*** Begin section ***

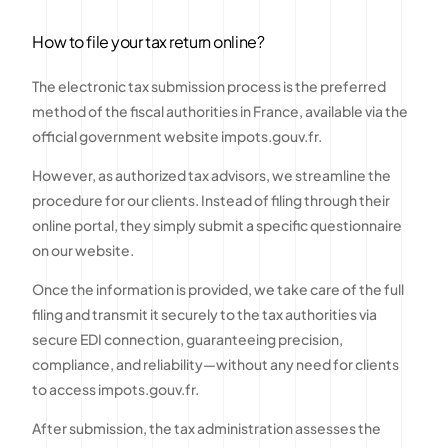
How to file your tax return online?
The electronic tax submission process is the preferred
method of the fiscal authorities in France, available via the
official government website impots.gouv.fr.
However, as authorized tax advisors, we streamline the
procedure for our clients. Instead of filing through their
online portal, they simply submit a specific questionnaire
on our website.
Once the information is provided, we take care of the full
filing and transmit it securely to the tax authorities via
secure EDI connection, guaranteeing precision,
compliance, and reliability—without any need for clients
to access impots.gouv.fr.
After submission, the tax administration assesses the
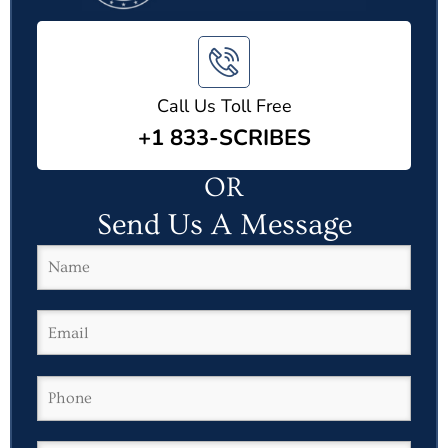
Call Us Toll Free
+1 833-SCRIBES
OR
Send Us A Message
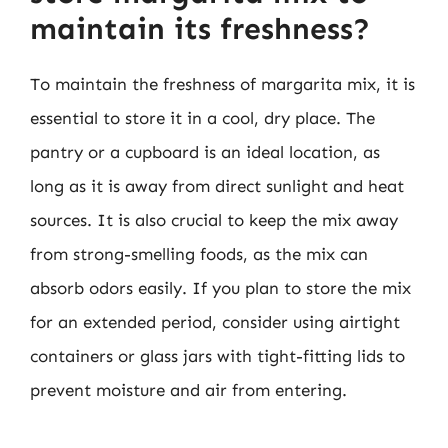
maintain its freshness?
To maintain the freshness of margarita mix, it is
essential to store it in a cool, dry place. The
pantry or a cupboard is an ideal location, as
long as it is away from direct sunlight and heat
sources. It is also crucial to keep the mix away
from strong-smelling foods, as the mix can
absorb odors easily. If you plan to store the mix
for an extended period, consider using airtight
containers or glass jars with tight-fitting lids to
prevent moisture and air from entering.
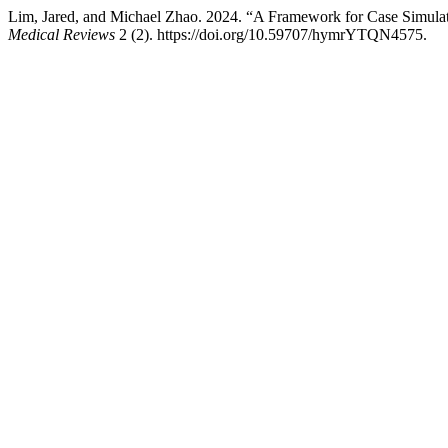
Lim, Jared, and Michael Zhao. 2024. “A Framework for Case Simula
Medical Reviews
2 (2). https://doi.org/10.59707/hymrYTQN4575.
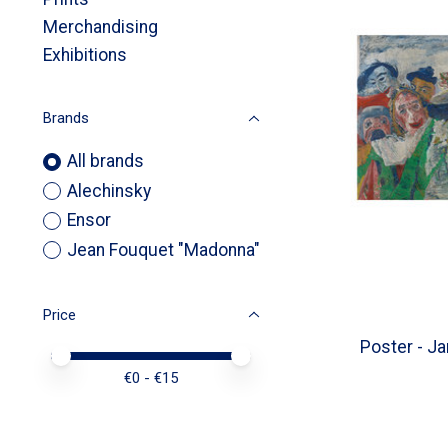
Merchandising
Exhibitions
Brands
All brands
Alechinsky
Ensor
Jean Fouquet "Madonna"
Price
Poster - Ja
Price minimum value
Price maximum value
€
0
- €
15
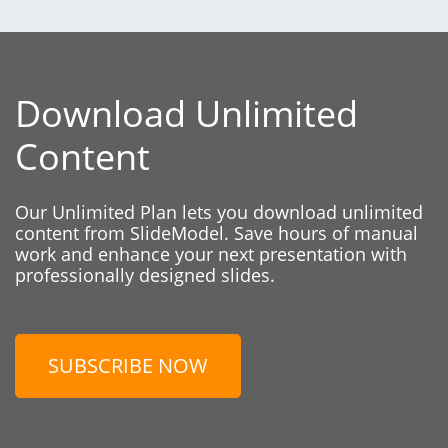
Download Unlimited
Content
Our Unlimited Plan lets you download unlimited
content from SlideModel. Save hours of manual
work and enhance your next presentation with
professionally designed slides.
SUBSCRIBE NOW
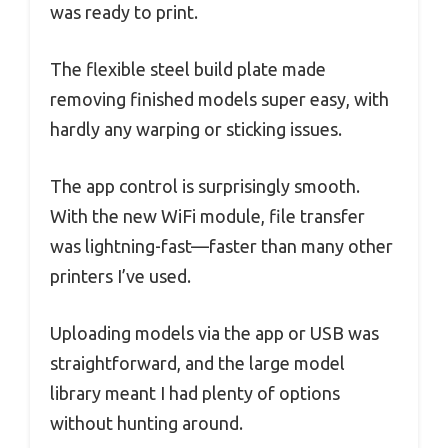
was ready to print.
The flexible steel build plate made
removing finished models super easy, with
hardly any warping or sticking issues.
The app control is surprisingly smooth.
With the new WiFi module, file transfer
was lightning-fast—faster than many other
printers I’ve used.
Uploading models via the app or USB was
straightforward, and the large model
library meant I had plenty of options
without hunting around.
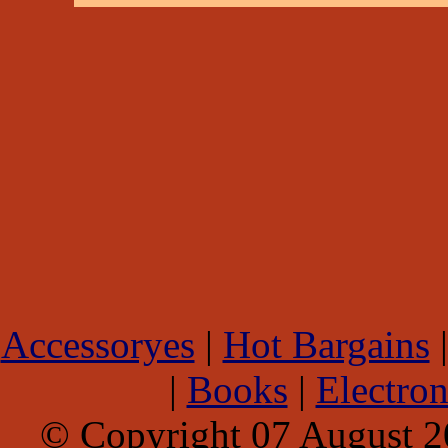
Accessoryes
|
Hot Bargains
|
Books
|
Electron
© Copyright 07 August 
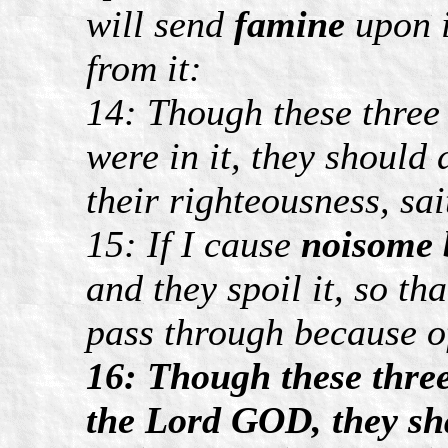
will send
famine
upon i
from it:
14: Though these thre
were in it, they should 
their righteousness, s
15: If I cause
noisome 
and they spoil it, so th
pass through because of
16: Though these three 
the Lord GOD, they sha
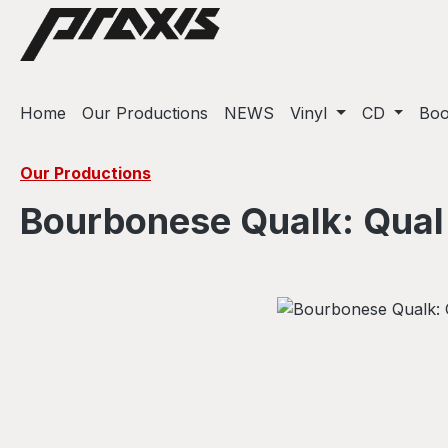
ip to main content
Skip to search
Skip to main navigation
Home
Our Productions
NEWS
Vinyl
CD
Bo
Our Productions
Bourbonese Qualk: Qual
Skip image gallery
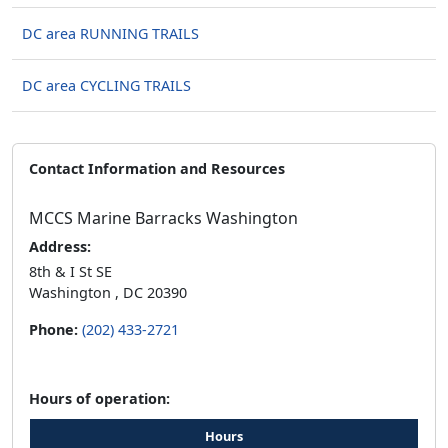
DC area RUNNING TRAILS
DC area CYCLING TRAILS
Contact Information and Resources
MCCS Marine Barracks Washington
Address:
8th & I St SE
Washington , DC 20390
Phone:
(202) 433-2721
Hours of operation:
Hours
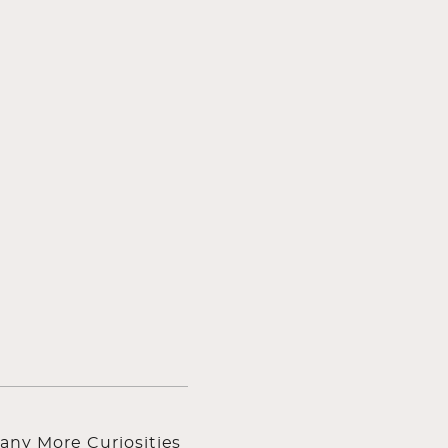
any More Curiosities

*** End section ***

▶ **WORK REQUEST**
The lines above from the line with "prevent moisture and air from entering." through the line with "Poster - Ja" are to be given again word for word, with no pictures among them.

▶ **SOLUTION TO THE EXERCISE**
prevent moisture and air from entering.
Lim, Jared, and Michael Zhao. 2024. “A Framework for Case Simula
Medical Reviews
2 (2). https://doi.org/10.59707/hymrYTQN4575.
Merchandising
Exhibitions
Brands
All brands
Alechinsky
Ensor
Jean Fouquet "Madonna"
Price
Poster - Ja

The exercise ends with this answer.